Each line of the data below that includes the string "SilkS" must be copied.

Segment Start: ENTRIES PROVIDED

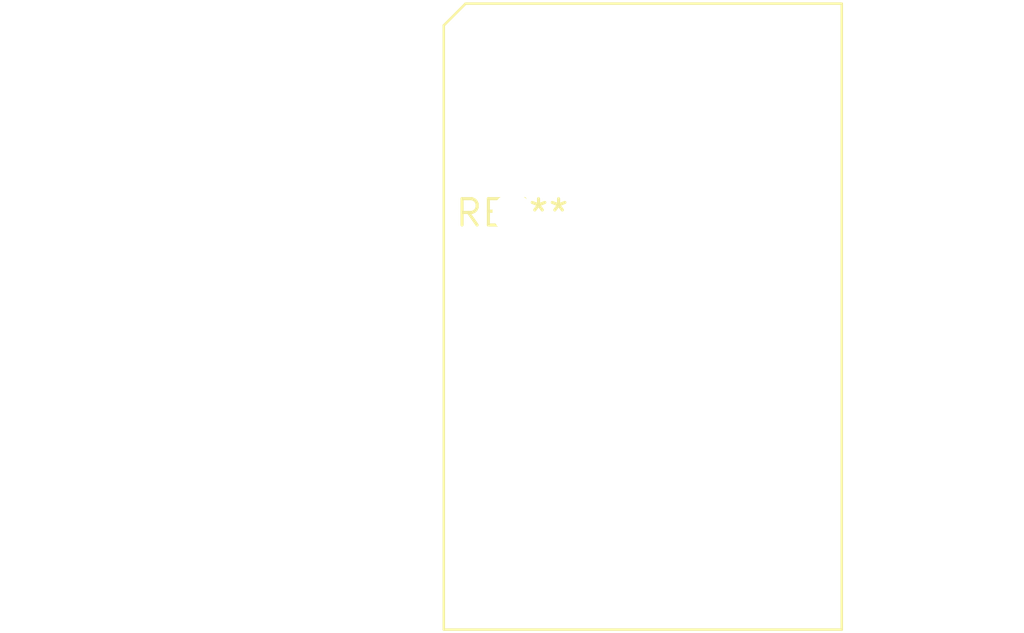
<source format=kicad_pcb>
(kicad_pcb (version 20240108) (generator pcbnew)

  (general
    (thickness 1.6)
  )

  (paper "A4")
  (layers
    (0 "F.Cu" signal)
    (31 "B.Cu" signal)
    (32 "B.Adhes" user "B.Adhesive")
    (33 "F.Adhes" user "F.Adhesive")
    (34 "B.Paste" user)
    (35 "F.Paste" user)
    (36 "B.SilkS" user "B.Silkscreen")
    (37 "F.SilkS" user "F.Silkscreen")
    (38 "B.Mask" user)
    (39 "F.Mask" user)
    (40 "Dwgs.User" user "User.Drawings")
    (41 "Cmts.User" user "User.Comments")
    (42 "Eco1.User" user "User.Eco1")
    (43 "Eco2.User" user "User.Eco2")
    (44 "Edge.Cuts" user)
    (45 "Margin" user)
    (46 "B.CrtYd" user "B.Courtyard")
    (47 "F.CrtYd" user "F.Courtyard")
    (48 "B.Fab" user)
    (49 "F.Fab" user)
    (50 "User.1" user)
    (51 "User.2" user)
    (52 "User.3" user)
    (53 "User.4" user)
    (54 "User.5" user)
    (55 "User.6" user)
    (56 "User.7" user)
    (57 "User.8" user)
    (58 "User.9" user)
  )

  (setup
    (pad_to_mask_clearance 0)
    (pcbplotparams
      (layerselection 0x00010fc_ffffffff)
      (plot_on_all_layers_selection 0x0000000_00000000)
      (disableapertmacros false)
      (usegerberextensions false)
      (usegerberattributes false)
      (usegerberadvancedattributes false)
      (creategerberjobfile false)
      (dashed_line_dash_ratio 12.000000)
      (dashed_line_gap_ratio 3.000000)
      (svgprecision 4)
      (plotframeref false)
      (viasonmask false)
      (mode 1)
      (useauxorigin false)
      (hpglpennumber 1)
      (hpglpenspeed 20)
      (hpglpendiameter 15.000000)
      (dxfpolygonmode false)
      (dxfimperialunits false)
      (dxfusepcbnewfont false)
      (psnegative false)
      (psa4output false)
      (plotreference false)
      (plotvalue false)
      (plotinvisibletext false)
      (sketchpadsonfab false)
      (subtractmaskfromsilk false)
      (outputformat 1)
      (mirror false)
      (drillshape 1)
      (scaleselection 1)
      (outputdirectory "")
    )
  )

  (net 0 "")

  (footprint "L_CommonMode_PulseElectronics_PH9455x155NL_1" (layer "F.Cu") (at 0 0))

)

</source>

Segment End: ENTRIES PROVIDED

### RESULT
    (36 "B.SilkS" user "B.Silkscreen")
    (37 "F.SilkS" user "F.Silkscreen")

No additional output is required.